# Pumping lemma for context-free languages

The pumping lemma for context-free languages, also known as the Bar-Hillel lemma, is a lemma that gives a property shared by all context-free languages.

## Formal statement

If a language L is context-free, then there exists some integer p ≥ 1 such that every string s in L with |s| ≥ p (where p is a "pumping length"[1]) can be written as

s = uvxyz

with substrings u, v, x, y and z, such that

1. |vxy| ≤ p,
2. |vy| ≥ 1, and
3. uv nxy nz is in L for all n ≥ 0.

## Informal statement and explanation

The pumping lemma for context-free languages (called just "the pumping lemma" for the rest of this article) describes a property that all context-free languages are guaranteed to have.

The property is a property of all strings in the language that are of length at least p, where p is a constant—called the pumping length—that varies between context-free languages.

Say s is a string of length at least p that is in the language.

The pumping lemma states that s can be split into five substrings, $s = uvxyz$, where vy is non-empty and the length of vxy is at most p, such that repeating v and y any (and the same) number of times in s produces a string that is still in the language (it's possible and often useful to repeat zero times, which removes v and y from the string). This process of "pumping up" additional copies of v and y is what gives the pumping lemma its name.

Note that finite languages (which are regular and hence context-free) obey the pumping lemma trivially by having p equal to the maximum string length in L plus one. As there are no strings of this length the pumping lemma is not violated.

The pumping lemma is often used to prove that a given language is non-context-free by showing that for each p, we can find some string s of length at least p in the language that does not have the properties outlined above, i.e. that it cannot be "pumped" without producing some strings that are not in the language.

## Usage of the lemma

The pumping lemma for context-free languages can be used to show that certain languages are not context-free.

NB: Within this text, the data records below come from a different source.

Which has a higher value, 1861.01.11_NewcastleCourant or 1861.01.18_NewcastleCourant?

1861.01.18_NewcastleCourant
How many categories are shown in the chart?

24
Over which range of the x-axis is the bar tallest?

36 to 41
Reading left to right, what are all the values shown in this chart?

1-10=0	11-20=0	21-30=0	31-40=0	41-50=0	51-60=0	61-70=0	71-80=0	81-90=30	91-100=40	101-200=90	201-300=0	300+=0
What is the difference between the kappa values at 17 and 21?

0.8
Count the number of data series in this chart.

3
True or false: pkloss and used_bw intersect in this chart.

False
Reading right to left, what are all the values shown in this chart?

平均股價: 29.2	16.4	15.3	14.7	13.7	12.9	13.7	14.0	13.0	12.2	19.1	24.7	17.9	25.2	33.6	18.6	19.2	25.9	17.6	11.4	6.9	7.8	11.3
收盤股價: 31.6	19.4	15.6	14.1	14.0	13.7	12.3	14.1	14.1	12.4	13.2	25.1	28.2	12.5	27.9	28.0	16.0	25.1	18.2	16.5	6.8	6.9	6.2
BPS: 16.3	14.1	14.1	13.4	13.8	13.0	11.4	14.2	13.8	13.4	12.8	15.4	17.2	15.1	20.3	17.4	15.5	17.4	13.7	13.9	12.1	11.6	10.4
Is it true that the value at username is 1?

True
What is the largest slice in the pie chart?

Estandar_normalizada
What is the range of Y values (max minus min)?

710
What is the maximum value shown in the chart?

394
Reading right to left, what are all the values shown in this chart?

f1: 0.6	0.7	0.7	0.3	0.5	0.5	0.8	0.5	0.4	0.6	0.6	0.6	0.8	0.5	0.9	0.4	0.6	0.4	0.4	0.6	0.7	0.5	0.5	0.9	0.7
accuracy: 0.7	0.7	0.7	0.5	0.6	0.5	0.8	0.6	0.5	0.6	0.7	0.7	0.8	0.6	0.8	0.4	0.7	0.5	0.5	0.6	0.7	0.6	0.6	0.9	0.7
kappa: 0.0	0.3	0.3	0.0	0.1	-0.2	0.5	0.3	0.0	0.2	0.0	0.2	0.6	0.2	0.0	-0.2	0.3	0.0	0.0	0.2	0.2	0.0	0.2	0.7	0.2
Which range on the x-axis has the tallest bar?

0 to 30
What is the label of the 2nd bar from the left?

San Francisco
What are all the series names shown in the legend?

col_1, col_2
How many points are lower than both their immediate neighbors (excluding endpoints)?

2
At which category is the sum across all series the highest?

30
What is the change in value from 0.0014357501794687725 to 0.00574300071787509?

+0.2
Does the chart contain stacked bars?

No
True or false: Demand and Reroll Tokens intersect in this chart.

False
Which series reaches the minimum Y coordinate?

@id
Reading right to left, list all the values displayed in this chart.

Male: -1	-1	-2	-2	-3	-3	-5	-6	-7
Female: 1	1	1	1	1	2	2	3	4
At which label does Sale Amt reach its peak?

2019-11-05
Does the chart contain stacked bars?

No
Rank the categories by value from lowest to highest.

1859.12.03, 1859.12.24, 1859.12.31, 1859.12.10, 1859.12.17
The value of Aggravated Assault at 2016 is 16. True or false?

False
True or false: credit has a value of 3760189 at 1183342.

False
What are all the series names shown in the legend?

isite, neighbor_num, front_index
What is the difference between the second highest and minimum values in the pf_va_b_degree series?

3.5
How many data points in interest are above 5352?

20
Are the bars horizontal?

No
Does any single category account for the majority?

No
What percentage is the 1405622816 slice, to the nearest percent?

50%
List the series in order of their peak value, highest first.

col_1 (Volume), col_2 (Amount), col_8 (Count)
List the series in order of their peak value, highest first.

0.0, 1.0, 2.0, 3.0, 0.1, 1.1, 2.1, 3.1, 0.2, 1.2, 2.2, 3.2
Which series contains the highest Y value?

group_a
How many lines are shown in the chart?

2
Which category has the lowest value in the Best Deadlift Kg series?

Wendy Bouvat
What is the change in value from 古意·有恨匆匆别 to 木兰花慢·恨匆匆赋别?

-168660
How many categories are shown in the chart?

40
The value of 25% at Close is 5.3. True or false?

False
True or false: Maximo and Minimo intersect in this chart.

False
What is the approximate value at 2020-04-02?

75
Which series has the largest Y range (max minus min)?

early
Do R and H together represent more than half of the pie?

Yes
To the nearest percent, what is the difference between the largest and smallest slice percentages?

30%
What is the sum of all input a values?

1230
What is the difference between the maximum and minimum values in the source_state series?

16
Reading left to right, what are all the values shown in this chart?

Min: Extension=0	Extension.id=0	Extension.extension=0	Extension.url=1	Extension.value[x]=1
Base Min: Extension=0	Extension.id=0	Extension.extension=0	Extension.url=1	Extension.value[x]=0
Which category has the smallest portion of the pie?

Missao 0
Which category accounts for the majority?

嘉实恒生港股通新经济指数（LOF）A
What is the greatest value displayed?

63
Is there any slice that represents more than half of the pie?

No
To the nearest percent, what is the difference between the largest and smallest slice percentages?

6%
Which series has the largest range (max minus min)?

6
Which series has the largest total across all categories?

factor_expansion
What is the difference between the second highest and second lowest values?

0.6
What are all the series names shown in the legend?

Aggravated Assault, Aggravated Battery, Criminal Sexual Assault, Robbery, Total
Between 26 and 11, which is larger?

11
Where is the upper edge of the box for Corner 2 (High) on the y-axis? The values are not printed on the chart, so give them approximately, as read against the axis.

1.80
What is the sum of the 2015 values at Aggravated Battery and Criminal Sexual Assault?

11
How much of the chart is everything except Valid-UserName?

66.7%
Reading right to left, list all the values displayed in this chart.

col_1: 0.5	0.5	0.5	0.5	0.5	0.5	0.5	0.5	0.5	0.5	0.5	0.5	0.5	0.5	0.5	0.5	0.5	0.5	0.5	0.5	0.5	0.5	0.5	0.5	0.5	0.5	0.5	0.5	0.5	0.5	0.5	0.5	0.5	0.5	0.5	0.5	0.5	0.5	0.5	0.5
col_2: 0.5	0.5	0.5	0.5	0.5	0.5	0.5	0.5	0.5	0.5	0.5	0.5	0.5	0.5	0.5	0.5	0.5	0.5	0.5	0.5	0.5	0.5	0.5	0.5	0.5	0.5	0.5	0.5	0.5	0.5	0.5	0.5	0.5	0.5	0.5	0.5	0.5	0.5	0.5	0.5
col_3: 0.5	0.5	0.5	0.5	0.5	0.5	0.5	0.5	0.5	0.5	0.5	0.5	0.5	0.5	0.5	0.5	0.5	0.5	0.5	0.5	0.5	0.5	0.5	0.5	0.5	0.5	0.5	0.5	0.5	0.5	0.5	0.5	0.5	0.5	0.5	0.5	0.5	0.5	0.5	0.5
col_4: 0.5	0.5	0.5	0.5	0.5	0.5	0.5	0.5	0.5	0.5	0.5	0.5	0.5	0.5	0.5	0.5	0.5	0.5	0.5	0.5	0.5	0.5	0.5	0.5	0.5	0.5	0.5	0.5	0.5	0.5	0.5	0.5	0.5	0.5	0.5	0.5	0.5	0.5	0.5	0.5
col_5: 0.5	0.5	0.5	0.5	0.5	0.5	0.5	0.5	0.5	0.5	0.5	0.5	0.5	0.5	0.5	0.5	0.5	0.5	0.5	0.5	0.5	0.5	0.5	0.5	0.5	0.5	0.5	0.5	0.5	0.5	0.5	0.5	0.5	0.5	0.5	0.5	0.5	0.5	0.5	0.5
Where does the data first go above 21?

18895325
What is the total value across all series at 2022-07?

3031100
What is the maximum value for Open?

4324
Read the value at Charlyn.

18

For example, we can show that language $L = \lbrace a^ib^ic^i|i>0\rbrace$ is not context-free by using the pumping lemma in a proof by contradiction. First, assume that $L$ is context free. By the pumping lemma, there exists an integer $p$ which is the pumping length of language $L$. Consider the string $s = a^pb^pc^p$ in $L$. The pumping lemma tells us that $s$ can be written in the form $s=uvxyz$, where $u, v, x, y$, and $z$ are substrings, such that $|vxy| \le p$, $|vy|\ge 1$, and $uv^ixy^iz$ is in $L$ for every integer $i\ge 0$. By our choice of $s$ and the fact that $|vxy| \le p$, it is easily seen that the substring $vxy$ can contain no more than two distinct letters. That is, we have one of five possibilities for $vxy$:

1. $vxy = a^j$ for some $j \le p$.
2. $vxy = a^jb^k$ for some $j$ and $k$ with $j+k \le p$.
3. $vxy = b^j$ for some $j \le p$.
4. $vxy = b^jc^k$ for some $j$ and $k$ with $j+k \le p$.
5. $vxy = c^j$ for some $j \le p$.

For each case, it is easily verified that $uv^ixy^iz$ does not contain equal numbers of each letter for any $i\ne 1$. Thus, $uv^2xy^2z$ does not have the form $a^ib^ic^i$. This contradicts the definition of $L$. Therefore, our initial assumption that $L$ is context free must be false.

While the pumping lemma is often a useful tool to prove that a given language is not context-free, it does not give a complete characterization of the context-free languages. If a language does not satisfy the condition given by the pumping lemma, we have established that it is not context-free. On the other hand, there are languages that are not context-free, but still satisfy the condition given by the pumping lemma. There are more powerful proof techniques available, such as Ogden's lemma, but also these techniques do not give a complete characterization of the context-free languages.